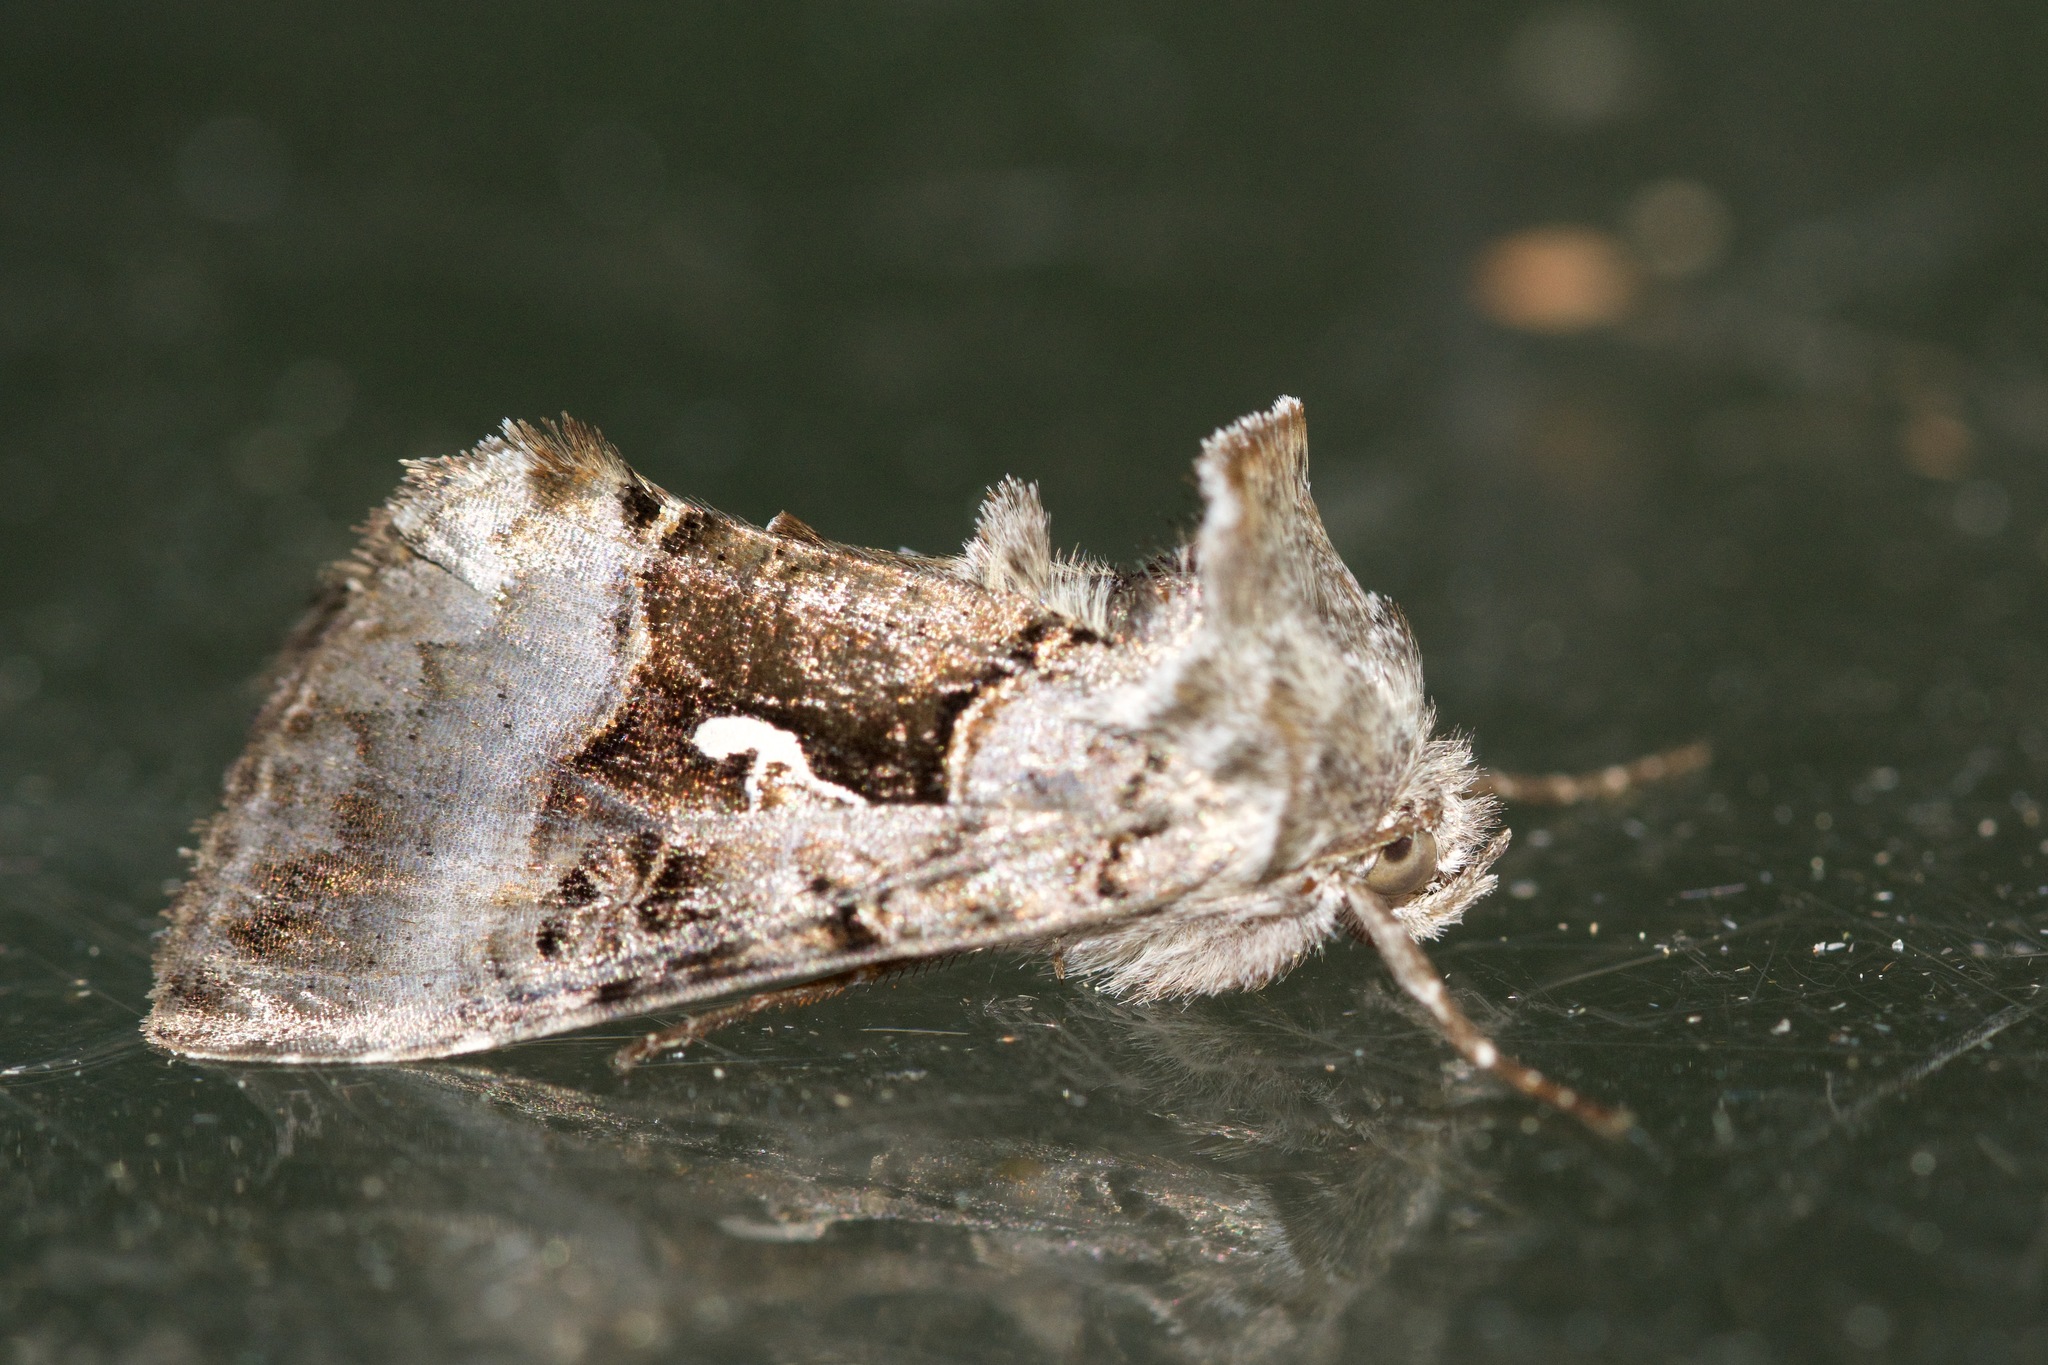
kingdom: Animalia
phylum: Arthropoda
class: Insecta
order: Lepidoptera
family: Noctuidae
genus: Syngrapha
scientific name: Syngrapha microgamma
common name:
= = =
> [Objective]:
Transcribe every text line of the rows above verbatim, omitting the pictures.

> [Output for this task]:
kingdom: Animalia
phylum: Arthropoda
class: Insecta
order: Lepidoptera
family: Noctuidae
genus: Syngrapha
scientific name: Syngrapha microgamma
common name:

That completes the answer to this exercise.